(Data for analysis)

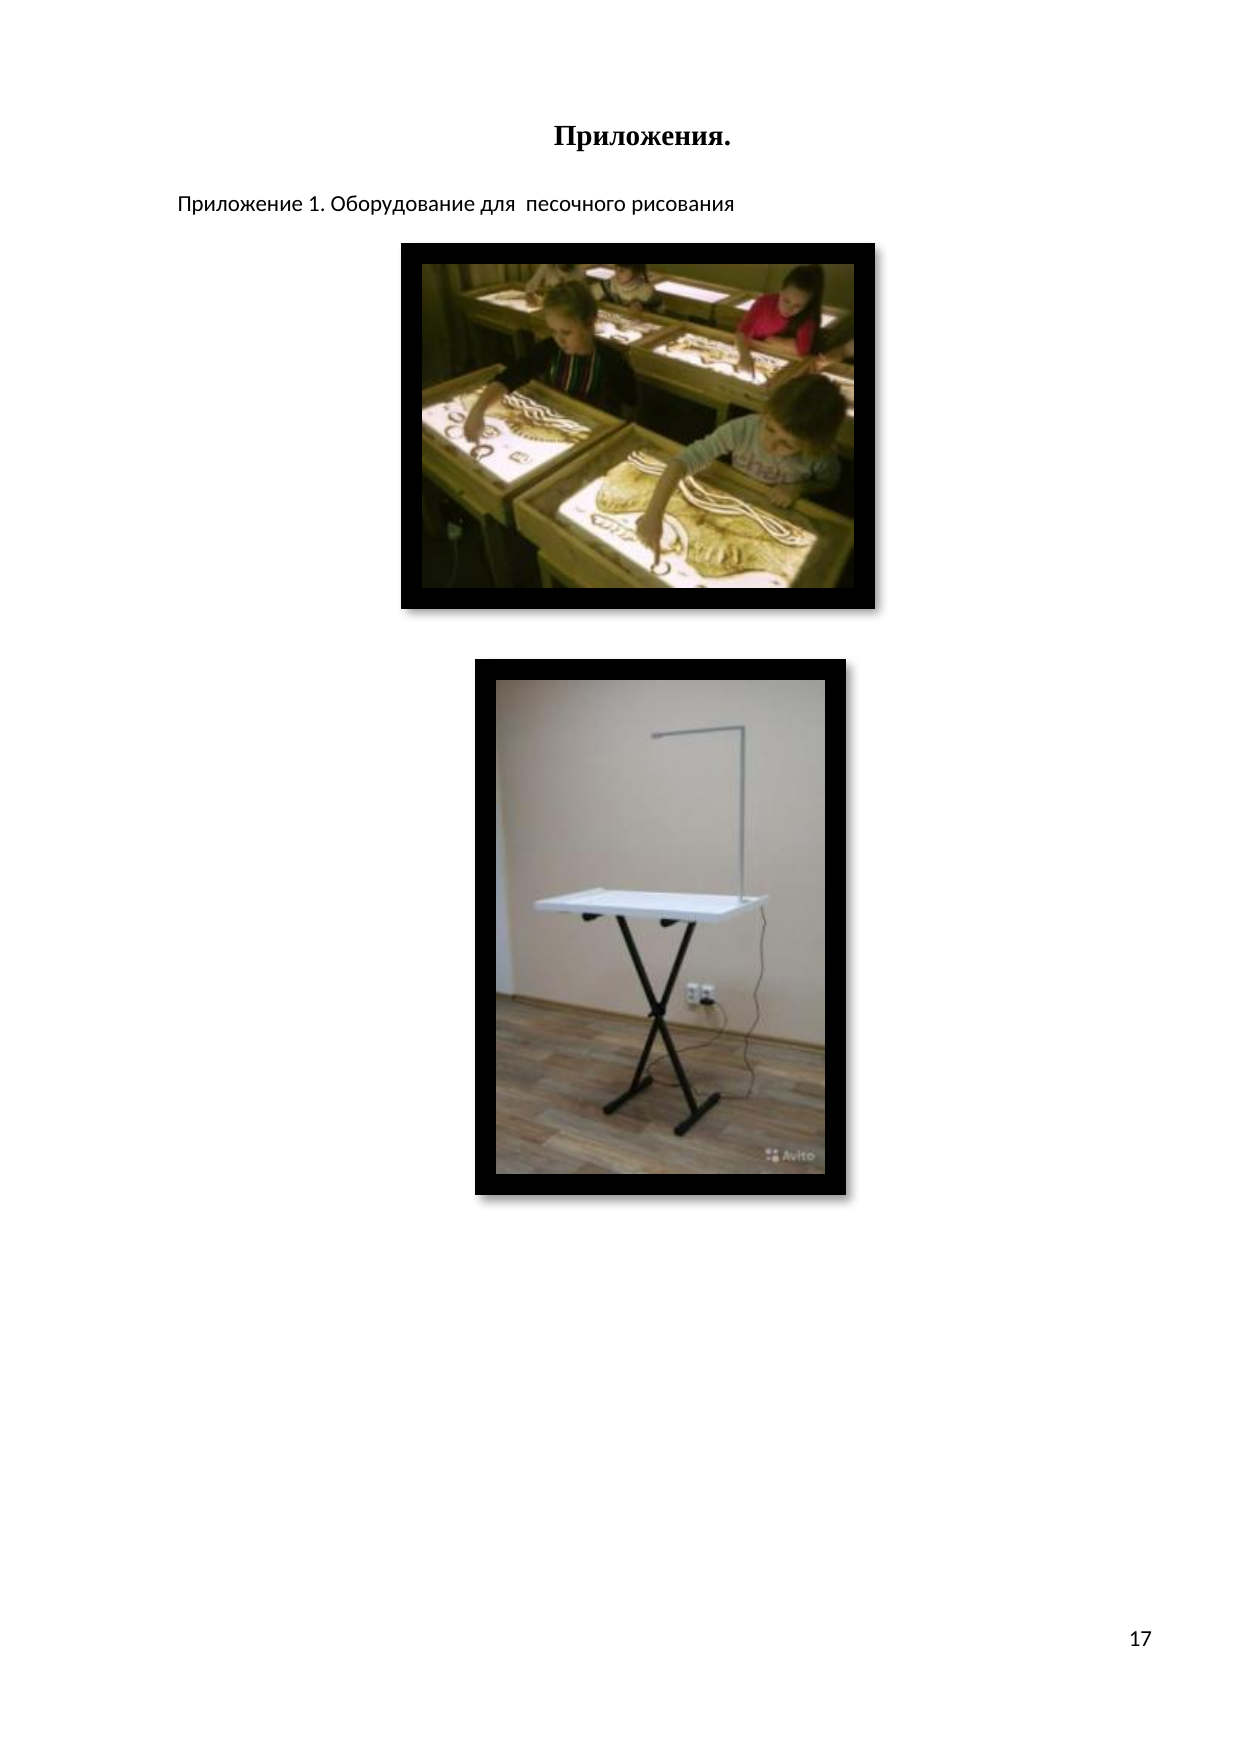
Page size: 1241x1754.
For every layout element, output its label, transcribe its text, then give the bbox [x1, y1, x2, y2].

text Приложение 1. Оборудование для песочного рисования [177, 189, 1152, 217]
text Приложения. [251, 118, 1033, 152]
picture [496, 680, 825, 1174]
picture [422, 264, 854, 588]
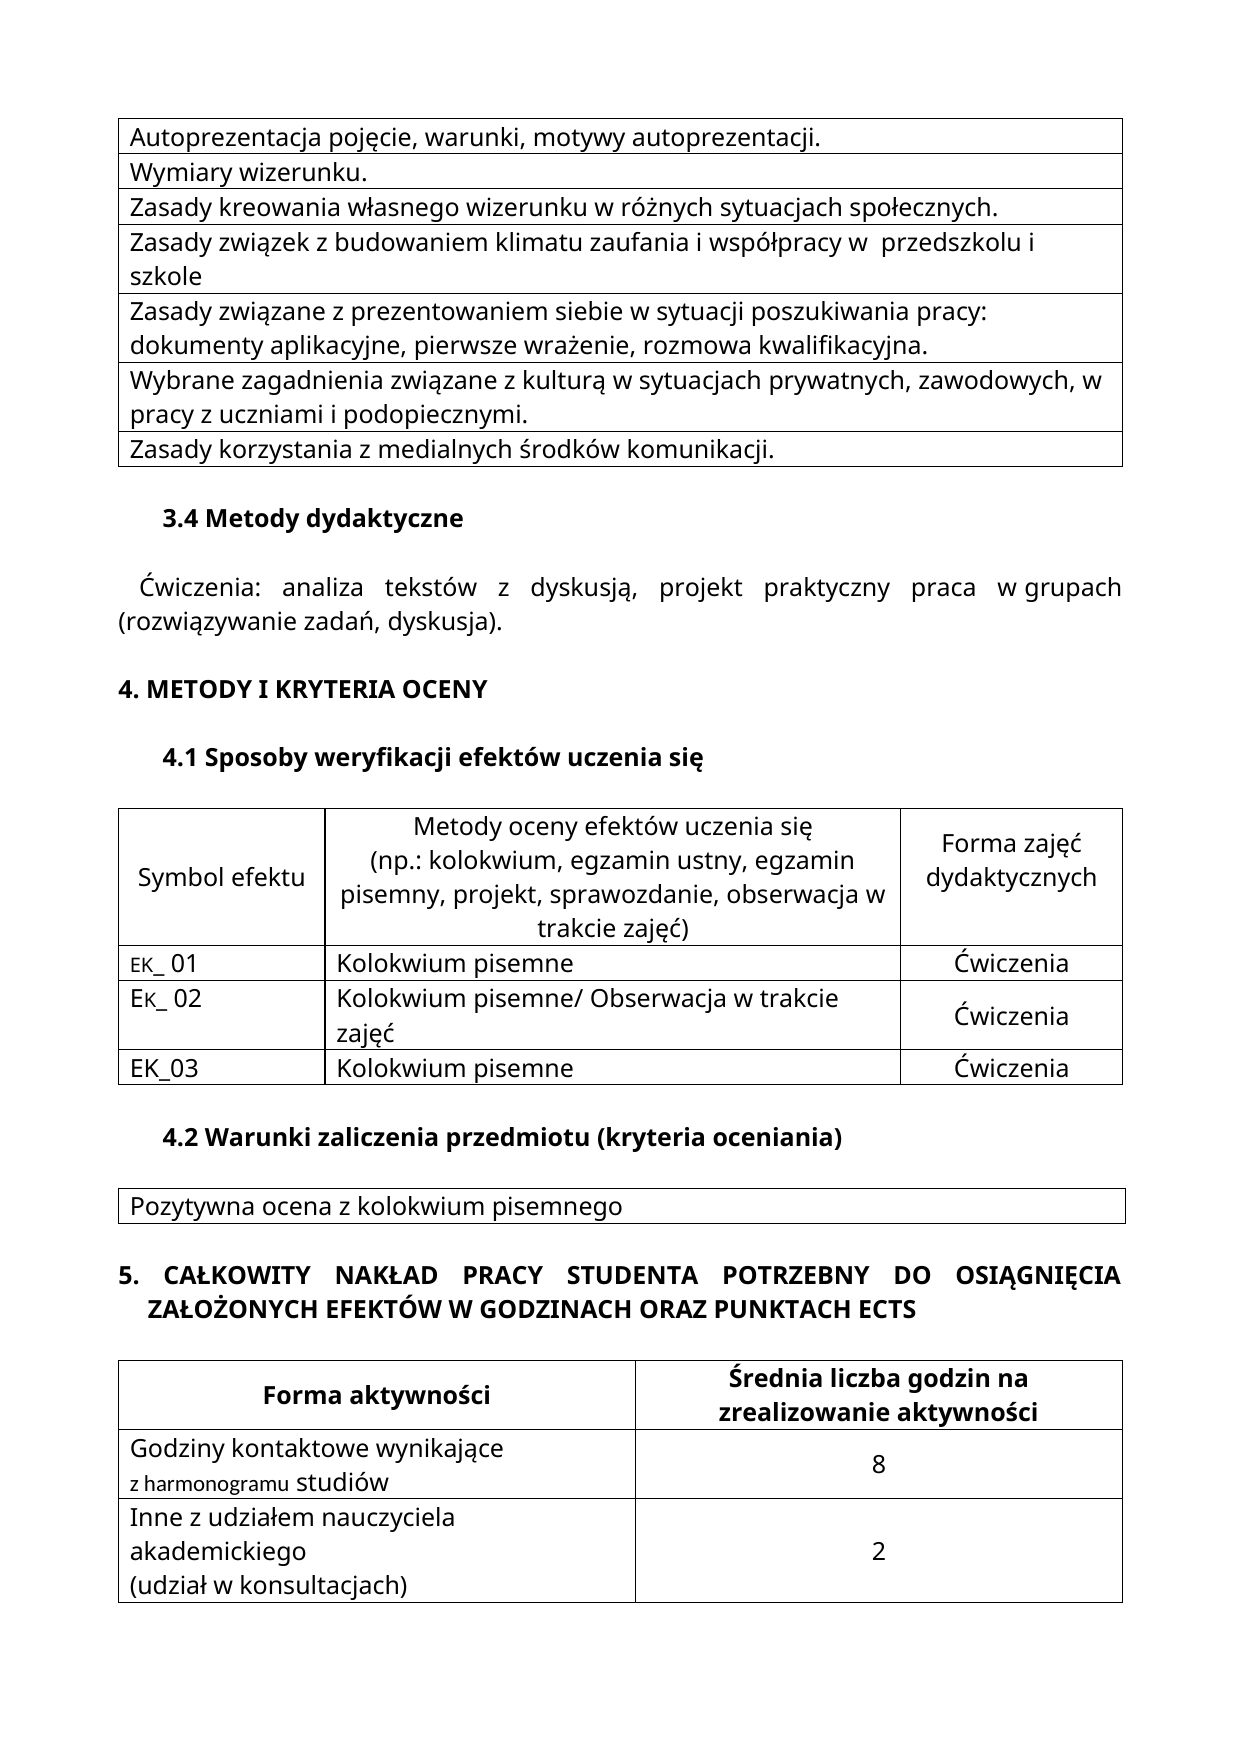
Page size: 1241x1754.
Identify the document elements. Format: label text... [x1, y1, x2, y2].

(End Data for analysis)

Only one thing is required: an exact printout of the lines from the line containing "For every layout" through the last line of the records, pictures excluded.

For every layout element, output its label, transcribe its text, then give the bbox [x1, y1, x2, y2].

text Приложение 1. Оборудование для песочного рисования [177, 189, 1152, 217]
text Приложения. [251, 118, 1033, 152]
picture [496, 680, 825, 1174]
picture [422, 264, 854, 588]
Page size: 1241x1754.
Identify the document elements. Format: label text... [x1, y1, x2, y2].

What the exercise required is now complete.